The Exchange to a Permanent Implant
Once the expander reaches its target size, there’s a waiting period before the second surgery to swap it for a permanent implant. This pause lets the stretched tissue recover and reestablish its blood supply. Some surgeons historically waited six months, but the preferred timeline has shortened considerably. The median wait is about 2.5 months, with a range from as little as two weeks to over a year depending on individual circumstances.
The exchange surgery itself is typically shorter and less involved than the original placement. The surgeon removes the expander through the existing incision and inserts a permanent silicone or saline implant. Some patients also have additional shaping procedures at this stage to refine symmetry or adjust the fold beneath the breast.
Complications to Be Aware Of
Tissue expander reconstruction is generally reliable, but complications do occur. Infection is the most common concern, affecting roughly 17% of patients in one large study. About three-quarters of infections required the expander to be surgically removed rather than treated with antibiotics alone, with an overall explantation rate of about 13% due to infection. Skin flap problems, where the tissue over the expander loses adequate blood supply, can also occur, particularly with aggressive early filling.
Radiation therapy significantly raises the stakes. In patients who received radiation, the major complication rate more than doubled, jumping from about 21% to 45%. Still, even among radiated patients, roughly 70% ultimately achieved a successful implant-based reconstruction, and another 10% went on to reconstruction using their own body tissue instead. If radiation is part of your cancer treatment plan, your surgical team will factor this into the timing and approach.
MRI Safety With a Tissue Expander
The magnetic port inside most tissue expanders creates a problem for MRI scans.
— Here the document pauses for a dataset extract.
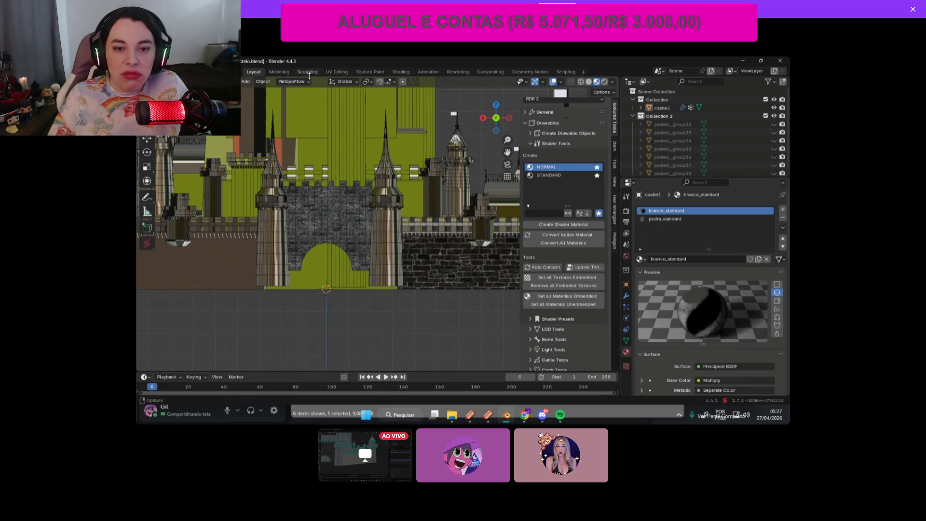
Step: Back in Shading, reposition two nodes and add an empty third material slot
{"action": "left_click", "coordinate": [409, 74]}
These devices are officially labeled “MR Unsafe,” meaning patients with an expander in place are typically told they cannot have an MRI. The concerns include the magnet in the port potentially moving, heating up, or reversing polarity inside the MRI’s powerful magnetic field.
In situations where an MRI is medically necessary, some radiologists will proceed with specific precautions: using a lower-strength scanner (1.5 Tesla or less), wrapping the chest firmly with an elastic bandage to stabilize the port, positioning the patient face-down, and monitoring them continuously throughout the scan. This is a case-by-case decision that weighs the risks of the MRI against the clinical need for imaging. Once the expander is exchanged for a permanent implant, this restriction no longer applies, since permanent implants don’t contain magnets.